With all images omitted, write out the records word for word.

(Items from a dataset)

§ §

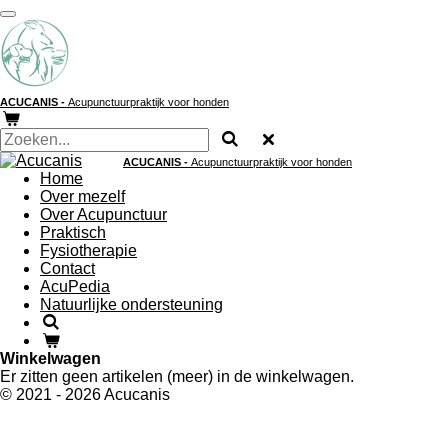
Ga
direct
naar
de
hoofdinhoud
ACUCANIS -
Acupunctuurpraktijk voor honden
ACUCANIS -
Acupunctuurpraktijk voor honden
Home
Over mezelf
Over Acupunctuur
Praktisch
Fysiotherapie
Contact
AcuPedia
Natuurlijke ondersteuning
Winkelwagen
Er zitten geen artikelen (meer) in de winkelwagen.
© 2021 - 2026 Acucanis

§ §

__OUTPUT OF THE EXERCISE__.
Ga
direct
naar
de
hoofdinhoud
ACUCANIS -
Acupunctuurpraktijk voor honden
ACUCANIS -
Acupunctuurpraktijk voor honden
Home
Over mezelf
Over Acupunctuur
Praktisch
Fysiotherapie
Contact
AcuPedia
Natuurlijke ondersteuning
Winkelwagen
Er zitten geen artikelen (meer) in de winkelwagen.
© 2021 - 2026 Acucanis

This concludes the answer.